I almost didn't post this but haven't got anybody in RL that I want to share it with.... not really sure what I'm looking for here - just female advice and a hand hold really.
If you're totally against abortion - please don't attack. I feel awful enough sad

My partner and I have been together nearly 3 years - he has two children already.
We are in the process of trying to buy a house (live in a tiny place) and organise our wedding!
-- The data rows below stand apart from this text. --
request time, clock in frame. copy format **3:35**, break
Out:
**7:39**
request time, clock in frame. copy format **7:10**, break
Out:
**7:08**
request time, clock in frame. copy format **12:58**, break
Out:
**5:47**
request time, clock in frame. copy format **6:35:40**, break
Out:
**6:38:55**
We have lots of debts to pay off.
We were talking the other day about how great it'll be to get on our feet money wise, get married and then in the future, have a family of our own.

Then bam - I find myself 4 weeks pregnant. I've been taking the pill and am unsure how this has happened.
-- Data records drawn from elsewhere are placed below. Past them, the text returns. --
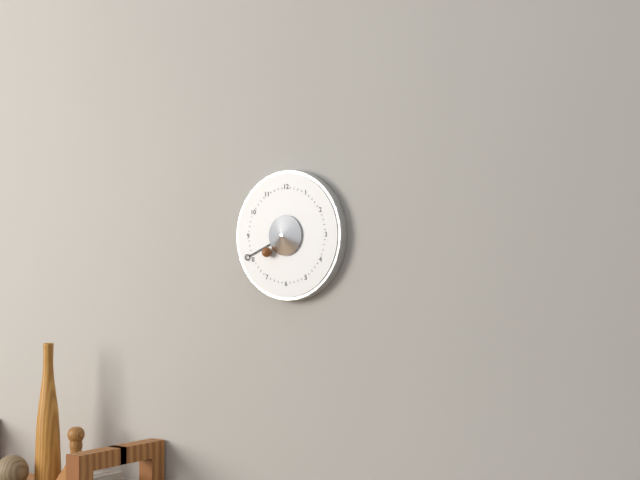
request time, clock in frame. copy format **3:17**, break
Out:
**7:41**
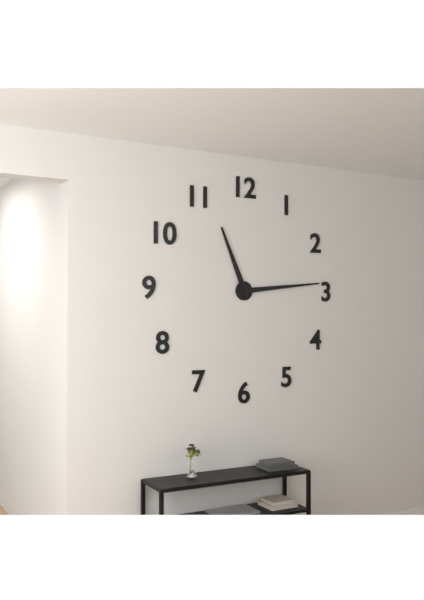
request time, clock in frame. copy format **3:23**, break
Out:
**11:14**
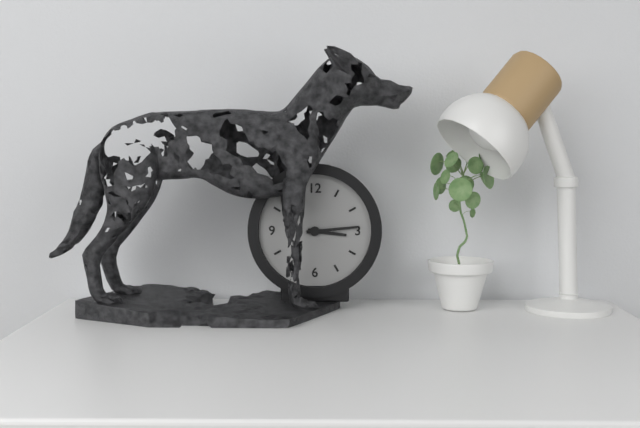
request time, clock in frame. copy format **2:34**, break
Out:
**3:14**
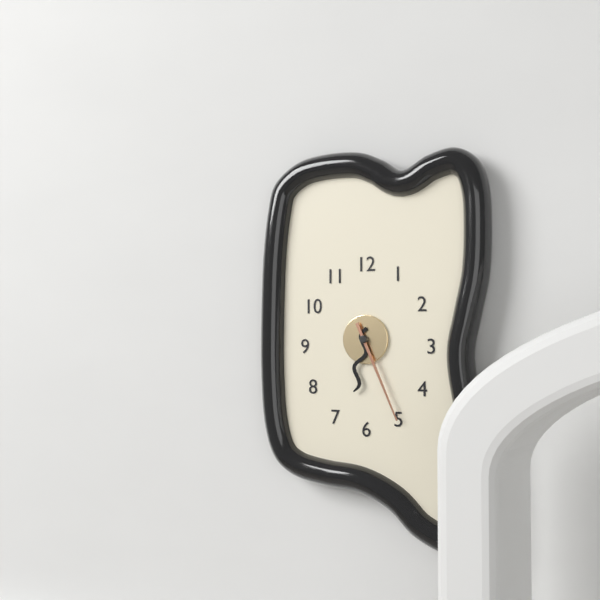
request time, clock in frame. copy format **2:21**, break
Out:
**6:26**
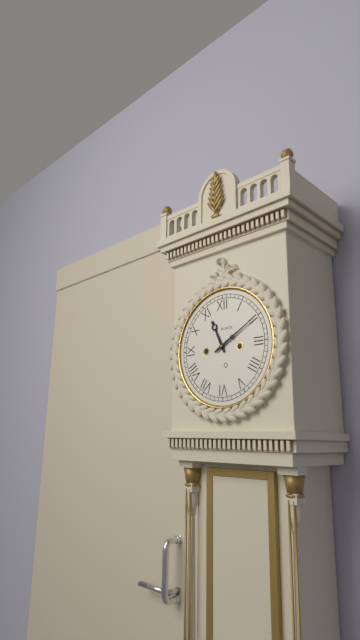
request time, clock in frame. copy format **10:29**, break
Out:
**11:10**
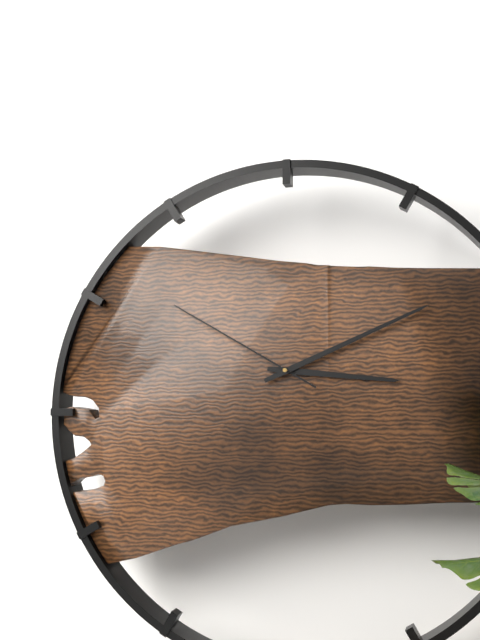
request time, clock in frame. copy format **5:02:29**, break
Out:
**3:11:50**
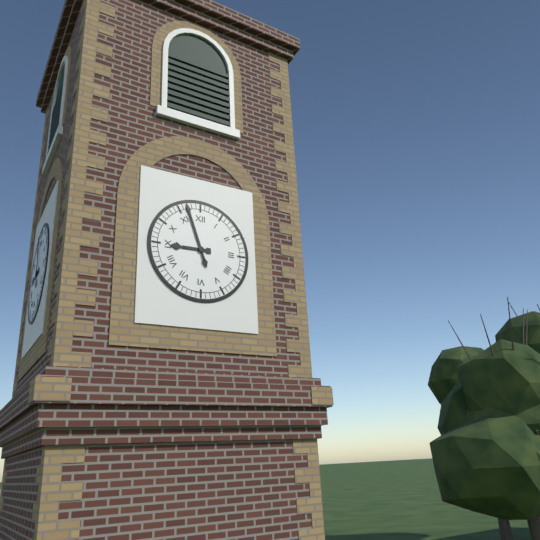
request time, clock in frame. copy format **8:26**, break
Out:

We've talked and talked - his honest wish is that we get ourselves sorted financially and wait til we feel ready (which we don't at the moment at all)
I do understand his wishes but the thought of abortion is difficult to stomach. He has however made it very clear that he would be by my side either way.

One minute I've made my mind up, then I'm an emotional wreck the next and have no idea what to do.
I have an appointment next week to discuss with a doctor.
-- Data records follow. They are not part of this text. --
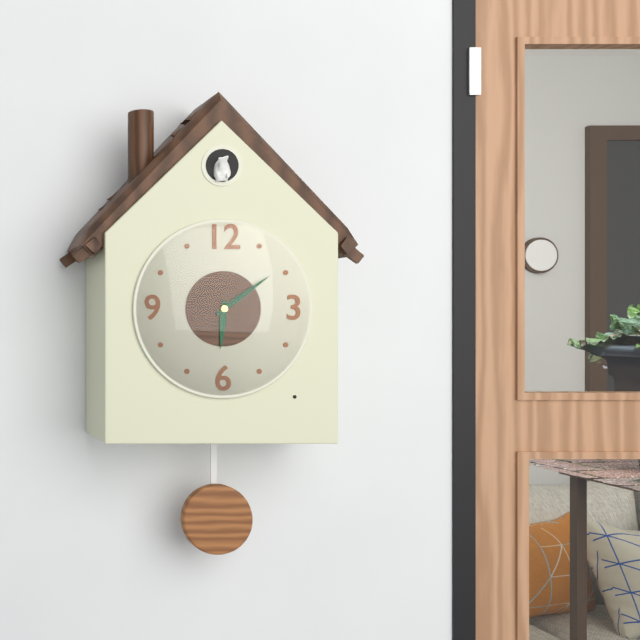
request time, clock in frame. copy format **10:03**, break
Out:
**6:09**
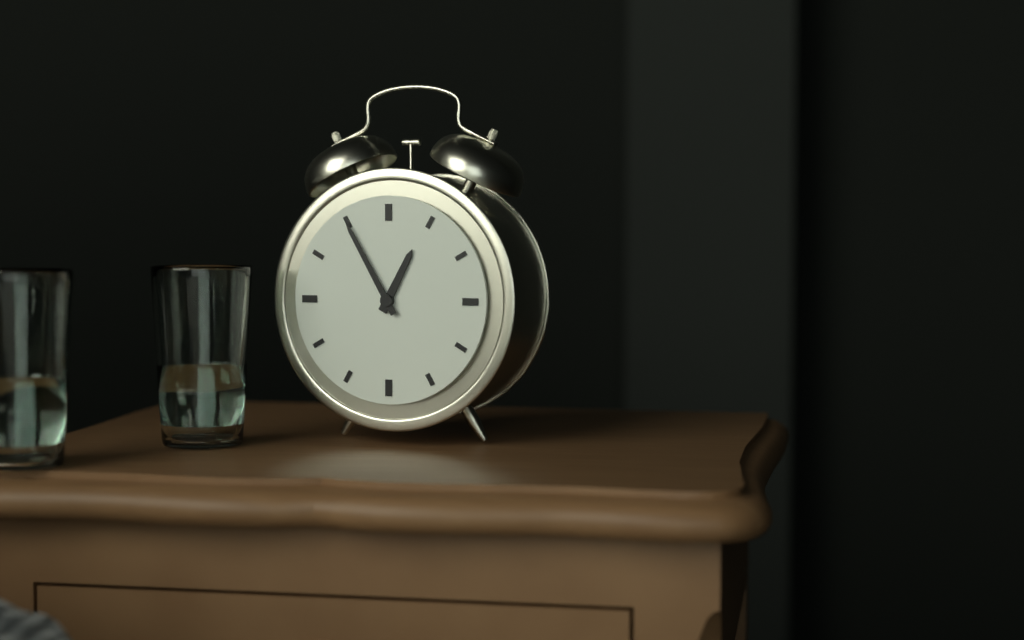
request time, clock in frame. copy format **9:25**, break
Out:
**12:55**
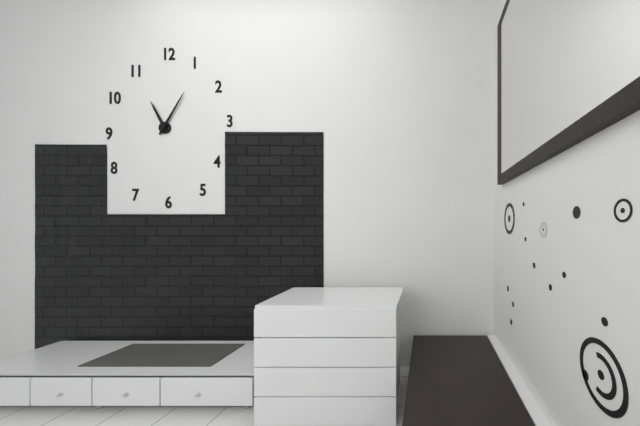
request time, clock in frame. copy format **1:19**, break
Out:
**11:05**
Can relationships survive termination? Would we come to regret it is what I worry about. Or if I keep it when we aren't ready, would it destroy us eventually as a couple.

I wish somebody could wave a magic wand right now sad

MollyHuaCha Sun 15-Jan-17 17:05:33

flowers Hand here. Babies don't always come along at the right time. At the moment, you are in shock, so before you do anything that can't be reversed, sit down and see whether this could actually work for you. And I f you decide to terminate, you would still have my hand to hold and 100% full support. But time is not on you side. So work through this together and decide what can work. Wishing you both strength to make your decision. x

pukkapickle Sun 15-Jan-17 17:11:47

Thank you Molly, really kind x

Slightlyperturbedowlagain Sun 15-Jan-17 17:19:05

Hand here. Hard choice, either way no one has a crystal ball sadly to tell you whether either a baby too soon or a termination will break you or build you as a couple. IME even long-wanted babies can feel like they have come at the 'wrong' time financially!
In this sort of situation I tend to sit and work out what I would do for either choice- if you keep them how could you arrange finances, practicalities etc? If not, how long would you expect to wait before trying again? Is it really that far off anyway? What are each of your pre-existing general feelings about termination (e.g. What would your gut reaction be if you heard close friends had terminated?)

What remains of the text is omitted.